» **Records supplied**

□ □ □

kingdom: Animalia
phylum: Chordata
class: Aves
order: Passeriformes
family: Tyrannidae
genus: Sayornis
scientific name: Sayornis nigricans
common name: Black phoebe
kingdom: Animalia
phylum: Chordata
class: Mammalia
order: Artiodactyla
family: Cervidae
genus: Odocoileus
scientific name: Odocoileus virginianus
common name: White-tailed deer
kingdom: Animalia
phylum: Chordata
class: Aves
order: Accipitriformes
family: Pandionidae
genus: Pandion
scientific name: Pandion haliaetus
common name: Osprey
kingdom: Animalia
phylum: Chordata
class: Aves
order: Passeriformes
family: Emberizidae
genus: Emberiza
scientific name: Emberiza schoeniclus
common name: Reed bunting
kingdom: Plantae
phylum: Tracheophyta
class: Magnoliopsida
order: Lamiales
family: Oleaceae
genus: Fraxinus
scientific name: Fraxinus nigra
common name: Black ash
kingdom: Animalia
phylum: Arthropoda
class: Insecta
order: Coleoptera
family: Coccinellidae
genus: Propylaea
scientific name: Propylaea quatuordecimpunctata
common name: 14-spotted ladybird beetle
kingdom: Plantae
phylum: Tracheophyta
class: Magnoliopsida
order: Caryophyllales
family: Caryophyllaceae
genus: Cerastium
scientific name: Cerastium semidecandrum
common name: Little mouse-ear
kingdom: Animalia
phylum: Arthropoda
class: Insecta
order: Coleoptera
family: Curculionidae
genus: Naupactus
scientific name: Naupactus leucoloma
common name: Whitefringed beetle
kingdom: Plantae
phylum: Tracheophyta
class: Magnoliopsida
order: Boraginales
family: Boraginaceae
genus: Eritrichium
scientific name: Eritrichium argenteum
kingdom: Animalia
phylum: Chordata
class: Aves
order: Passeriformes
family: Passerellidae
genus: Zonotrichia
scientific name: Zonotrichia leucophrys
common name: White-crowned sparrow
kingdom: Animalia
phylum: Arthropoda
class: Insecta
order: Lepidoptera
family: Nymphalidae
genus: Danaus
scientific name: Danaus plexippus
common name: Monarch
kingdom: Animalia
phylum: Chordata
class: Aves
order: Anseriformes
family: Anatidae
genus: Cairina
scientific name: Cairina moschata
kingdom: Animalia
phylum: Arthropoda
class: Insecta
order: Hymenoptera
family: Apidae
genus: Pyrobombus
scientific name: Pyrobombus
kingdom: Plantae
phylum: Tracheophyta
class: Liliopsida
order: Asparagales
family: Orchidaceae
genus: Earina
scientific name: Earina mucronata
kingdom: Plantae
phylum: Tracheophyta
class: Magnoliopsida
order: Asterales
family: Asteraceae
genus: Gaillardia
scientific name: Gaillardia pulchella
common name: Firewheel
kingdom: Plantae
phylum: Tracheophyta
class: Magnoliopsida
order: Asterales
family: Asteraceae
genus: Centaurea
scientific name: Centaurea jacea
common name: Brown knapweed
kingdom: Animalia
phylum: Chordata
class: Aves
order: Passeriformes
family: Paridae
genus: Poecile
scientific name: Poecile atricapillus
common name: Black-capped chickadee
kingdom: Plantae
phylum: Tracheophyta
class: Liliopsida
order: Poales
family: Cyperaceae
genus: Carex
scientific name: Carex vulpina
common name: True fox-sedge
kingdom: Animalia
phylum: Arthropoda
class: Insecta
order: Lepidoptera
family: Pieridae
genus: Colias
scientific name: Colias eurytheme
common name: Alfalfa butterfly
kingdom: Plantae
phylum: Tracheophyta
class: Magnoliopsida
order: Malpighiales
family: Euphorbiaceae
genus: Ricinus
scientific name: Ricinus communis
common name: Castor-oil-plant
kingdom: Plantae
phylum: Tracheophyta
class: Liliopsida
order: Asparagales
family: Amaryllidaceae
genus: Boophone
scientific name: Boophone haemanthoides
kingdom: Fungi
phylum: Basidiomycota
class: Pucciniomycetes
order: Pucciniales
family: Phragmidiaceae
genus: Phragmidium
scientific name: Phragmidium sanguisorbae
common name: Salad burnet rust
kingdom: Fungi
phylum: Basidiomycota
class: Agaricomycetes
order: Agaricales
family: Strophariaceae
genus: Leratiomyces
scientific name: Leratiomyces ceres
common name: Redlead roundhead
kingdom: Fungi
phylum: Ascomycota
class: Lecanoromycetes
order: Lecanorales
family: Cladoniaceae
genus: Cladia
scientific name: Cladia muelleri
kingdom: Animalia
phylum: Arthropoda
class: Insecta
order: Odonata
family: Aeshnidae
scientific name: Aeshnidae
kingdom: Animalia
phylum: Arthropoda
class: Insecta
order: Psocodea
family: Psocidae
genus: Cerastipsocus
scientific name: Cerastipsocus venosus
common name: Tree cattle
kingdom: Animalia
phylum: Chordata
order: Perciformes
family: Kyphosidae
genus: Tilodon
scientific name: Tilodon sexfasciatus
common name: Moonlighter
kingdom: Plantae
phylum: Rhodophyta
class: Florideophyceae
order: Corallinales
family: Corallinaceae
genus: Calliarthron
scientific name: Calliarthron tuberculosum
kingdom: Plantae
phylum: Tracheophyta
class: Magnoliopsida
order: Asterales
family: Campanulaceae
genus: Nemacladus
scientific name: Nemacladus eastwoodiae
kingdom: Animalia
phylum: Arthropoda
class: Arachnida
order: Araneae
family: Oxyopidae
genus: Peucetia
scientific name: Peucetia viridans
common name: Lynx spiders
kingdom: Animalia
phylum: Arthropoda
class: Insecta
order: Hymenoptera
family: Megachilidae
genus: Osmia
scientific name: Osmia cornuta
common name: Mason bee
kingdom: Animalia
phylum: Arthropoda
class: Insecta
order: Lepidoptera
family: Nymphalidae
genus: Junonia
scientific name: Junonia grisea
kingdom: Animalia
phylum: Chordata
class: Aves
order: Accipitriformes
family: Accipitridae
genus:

□ □ □

Please rewrite the lines of the material above with "common name" replaced by "vernacular name" each time it appears, leaving everything else unchanged.

» **Exercise response**
kingdom: Animalia
phylum: Chordata
class: Aves
order: Passeriformes
family: Tyrannidae
genus: Sayornis
scientific name: Sayornis nigricans
vernacular name: Black phoebe
kingdom: Animalia
phylum: Chordata
class: Mammalia
order: Artiodactyla
family: Cervidae
genus: Odocoileus
scientific name: Odocoileus virginianus
vernacular name: White-tailed deer
kingdom: Animalia
phylum: Chordata
class: Aves
order: Accipitriformes
family: Pandionidae
genus: Pandion
scientific name: Pandion haliaetus
vernacular name: Osprey
kingdom: Animalia
phylum: Chordata
class: Aves
order: Passeriformes
family: Emberizidae
genus: Emberiza
scientific name: Emberiza schoeniclus
vernacular name: Reed bunting
kingdom: Plantae
phylum: Tracheophyta
class: Magnoliopsida
order: Lamiales
family: Oleaceae
genus: Fraxinus
scientific name: Fraxinus nigra
vernacular name: Black ash
kingdom: Animalia
phylum: Arthropoda
class: Insecta
order: Coleoptera
family: Coccinellidae
genus: Propylaea
scientific name: Propylaea quatuordecimpunctata
vernacular name: 14-spotted ladybird beetle
kingdom: Plantae
phylum: Tracheophyta
class: Magnoliopsida
order: Caryophyllales
family: Caryophyllaceae
genus: Cerastium
scientific name: Cerastium semidecandrum
vernacular name: Little mouse-ear
kingdom: Animalia
phylum: Arthropoda
class: Insecta
order: Coleoptera
family: Curculionidae
genus: Naupactus
scientific name: Naupactus leucoloma
vernacular name: Whitefringed beetle
kingdom: Plantae
phylum: Tracheophyta
class: Magnoliopsida
order: Boraginales
family: Boraginaceae
genus: Eritrichium
scientific name: Eritrichium argenteum
kingdom: Animalia
phylum: Chordata
class: Aves
order: Passeriformes
family: Passerellidae
genus: Zonotrichia
scientific name: Zonotrichia leucophrys
vernacular name: White-crowned sparrow
kingdom: Animalia
phylum: Arthropoda
class: Insecta
order: Lepidoptera
family: Nymphalidae
genus: Danaus
scientific name: Danaus plexippus
vernacular name: Monarch
kingdom: Animalia
phylum: Chordata
class: Aves
order: Anseriformes
family: Anatidae
genus: Cairina
scientific name: Cairina moschata
kingdom: Animalia
phylum: Arthropoda
class: Insecta
order: Hymenoptera
family: Apidae
genus: Pyrobombus
scientific name: Pyrobombus
kingdom: Plantae
phylum: Tracheophyta
class: Liliopsida
order: Asparagales
family: Orchidaceae
genus: Earina
scientific name: Earina mucronata
kingdom: Plantae
phylum: Tracheophyta
class: Magnoliopsida
order: Asterales
family: Asteraceae
genus: Gaillardia
scientific name: Gaillardia pulchella
vernacular name: Firewheel
kingdom: Plantae
phylum: Tracheophyta
class: Magnoliopsida
order: Asterales
family: Asteraceae
genus: Centaurea
scientific name: Centaurea jacea
vernacular name: Brown knapweed
kingdom: Animalia
phylum: Chordata
class: Aves
order: Passeriformes
family: Paridae
genus: Poecile
scientific name: Poecile atricapillus
vernacular name: Black-capped chickadee
kingdom: Plantae
phylum: Tracheophyta
class: Liliopsida
order: Poales
family: Cyperaceae
genus: Carex
scientific name: Carex vulpina
vernacular name: True fox-sedge
kingdom: Animalia
phylum: Arthropoda
class: Insecta
order: Lepidoptera
family: Pieridae
genus: Colias
scientific name: Colias eurytheme
vernacular name: Alfalfa butterfly
kingdom: Plantae
phylum: Tracheophyta
class: Magnoliopsida
order: Malpighiales
family: Euphorbiaceae
genus: Ricinus
scientific name: Ricinus communis
vernacular name: Castor-oil-plant
kingdom: Plantae
phylum: Tracheophyta
class: Liliopsida
order: Asparagales
family: Amaryllidaceae
genus: Boophone
scientific name: Boophone haemanthoides
kingdom: Fungi
phylum: Basidiomycota
class: Pucciniomycetes
order: Pucciniales
family: Phragmidiaceae
genus: Phragmidium
scientific name: Phragmidium sanguisorbae
vernacular name: Salad burnet rust
kingdom: Fungi
phylum: Basidiomycota
class: Agaricomycetes
order: Agaricales
family: Strophariaceae
genus: Leratiomyces
scientific name: Leratiomyces ceres
vernacular name: Redlead roundhead
kingdom: Fungi
phylum: Ascomycota
class: Lecanoromycetes
order: Lecanorales
family: Cladoniaceae
genus: Cladia
scientific name: Cladia muelleri
kingdom: Animalia
phylum: Arthropoda
class: Insecta
order: Odonata
family: Aeshnidae
scientific name: Aeshnidae
kingdom: Animalia
phylum: Arthropoda
class: Insecta
order: Psocodea
family: Psocidae
genus: Cerastipsocus
scientific name: Cerastipsocus venosus
vernacular name: Tree cattle
kingdom: Animalia
phylum: Chordata
order: Perciformes
family: Kyphosidae
genus: Tilodon
scientific name: Tilodon sexfasciatus
vernacular name: Moonlighter
kingdom: Plantae
phylum: Rhodophyta
class: Florideophyceae
order: Corallinales
family: Corallinaceae
genus: Calliarthron
scientific name: Calliarthron tuberculosum
kingdom: Plantae
phylum: Tracheophyta
class: Magnoliopsida
order: Asterales
family: Campanulaceae
genus: Nemacladus
scientific name: Nemacladus eastwoodiae
kingdom: Animalia
phylum: Arthropoda
class: Arachnida
order: Araneae
family: Oxyopidae
genus: Peucetia
scientific name: Peucetia viridans
vernacular name: Lynx spiders
kingdom: Animalia
phylum: Arthropoda
class: Insecta
order: Hymenoptera
family: Megachilidae
genus: Osmia
scientific name: Osmia cornuta
vernacular name: Mason bee
kingdom: Animalia
phylum: Arthropoda
class: Insecta
order: Lepidoptera
family: Nymphalidae
genus: Junonia
scientific name: Junonia grisea
kingdom: Animalia
phylum: Chordata
class: Aves
order: Accipitriformes
family: Accipitridae
genus:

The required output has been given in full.